USING THE INFORMATION:
(1) Return the part of the passage on the Supreme Court and health that starts with "Second, the Court’s" and goes on through "exacerbate those inequities.", word for word.
(2) Answer these questions using the passage on the Supreme Court and health.
(a) In what month and year is a decision halting affirmative action in higher education widely expected?
(b) Judicial decisions in which three areas have weakened democracy, according to the passage?
(c) What does the public support despite many states rushing to limit access to abortion?
##### DOCUMENT TEXT
Second, the Court’s one-sided approach to freedom has impeded efforts to address health disparities. Indeed, the Court’s growing disdain for race-based laws, which is widely expected to lead to a decision halting affirmative action in higher education in June 2023, has made it increasingly difficult for governments to reduce health inequities. Instead, by devaluing the importance of health-related evidence and rejecting the right to an abortion, which can be critical to women’s economic security and health, the Court has remained content to impose rulings that will exacerbate those inequities.
Perhaps most important, the Court has weakened democracy. As the book shows, electoral accountability can be an important positive determinant of health. Although health is not the only value that drives votes, it is an important one. In a well-functioning democracy, in which governments are responsive to public concerns, governments try to safeguard health. But due to a series of judicial decisions relating to racial and partisan gerrymandering, campaign finance laws, and voting rights, the courts have weakened democracy, facilitating increasing partisan polarization and a type of political entrenchment in which elected leaders have little reason to consider the health and well-being of many populations. This, too, threatens Americans’ health, as we observe from the rush of many states to limit access to abortion despite the public’s support for widely available abortion care.
##########
##### EXERCISE DATA
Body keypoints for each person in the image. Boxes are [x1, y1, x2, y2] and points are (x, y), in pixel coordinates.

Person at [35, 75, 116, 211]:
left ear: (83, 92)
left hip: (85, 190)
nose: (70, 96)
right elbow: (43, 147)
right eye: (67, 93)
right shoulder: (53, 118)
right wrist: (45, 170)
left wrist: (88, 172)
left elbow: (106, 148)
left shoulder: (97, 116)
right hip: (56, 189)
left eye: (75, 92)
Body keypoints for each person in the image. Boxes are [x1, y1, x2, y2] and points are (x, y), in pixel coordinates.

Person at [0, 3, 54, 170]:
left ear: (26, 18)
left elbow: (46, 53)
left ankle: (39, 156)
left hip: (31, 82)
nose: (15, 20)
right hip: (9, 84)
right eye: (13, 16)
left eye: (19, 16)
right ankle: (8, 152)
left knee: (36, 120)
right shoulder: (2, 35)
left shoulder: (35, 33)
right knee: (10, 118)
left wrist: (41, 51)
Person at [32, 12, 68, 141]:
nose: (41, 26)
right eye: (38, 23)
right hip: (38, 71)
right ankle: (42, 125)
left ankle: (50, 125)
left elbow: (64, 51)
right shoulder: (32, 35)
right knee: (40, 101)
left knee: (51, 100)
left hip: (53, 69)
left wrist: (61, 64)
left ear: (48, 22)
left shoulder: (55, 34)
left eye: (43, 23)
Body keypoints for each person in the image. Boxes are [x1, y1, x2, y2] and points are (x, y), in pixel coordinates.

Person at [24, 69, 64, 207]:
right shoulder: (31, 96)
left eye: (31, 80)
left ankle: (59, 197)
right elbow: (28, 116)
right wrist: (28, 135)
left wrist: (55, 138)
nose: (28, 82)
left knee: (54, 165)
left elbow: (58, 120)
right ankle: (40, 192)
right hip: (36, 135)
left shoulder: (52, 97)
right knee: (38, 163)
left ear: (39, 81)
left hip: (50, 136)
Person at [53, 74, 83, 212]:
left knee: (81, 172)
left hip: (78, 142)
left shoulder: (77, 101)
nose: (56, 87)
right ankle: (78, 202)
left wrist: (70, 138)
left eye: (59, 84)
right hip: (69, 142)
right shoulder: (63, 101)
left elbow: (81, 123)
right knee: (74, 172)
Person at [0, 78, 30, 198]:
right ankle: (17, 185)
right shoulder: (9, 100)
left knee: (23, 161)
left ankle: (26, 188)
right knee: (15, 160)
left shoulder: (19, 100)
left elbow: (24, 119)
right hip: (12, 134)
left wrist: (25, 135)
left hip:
##########
ANSWERS TO THE PROBLEMS:
(1)
Second, the Court’s one-sided approach to freedom has impeded efforts to address health disparities. Indeed, the Court’s growing disdain for race-based laws, which is widely expected to lead to a decision halting affirmative action in higher education in June 2023, has made it increasingly difficult for governments to reduce health inequities. Instead, by devaluing the importance of health-related evidence and rejecting the right to an abortion, which can be critical to women’s economic security and health, the Court has remained content to impose rulings that will exacerbate those inequities.

(2)
(a) June 2023
(b) Racial and partisan gerrymandering, campaign finance laws, and voting rights
(c) Widely available abortion care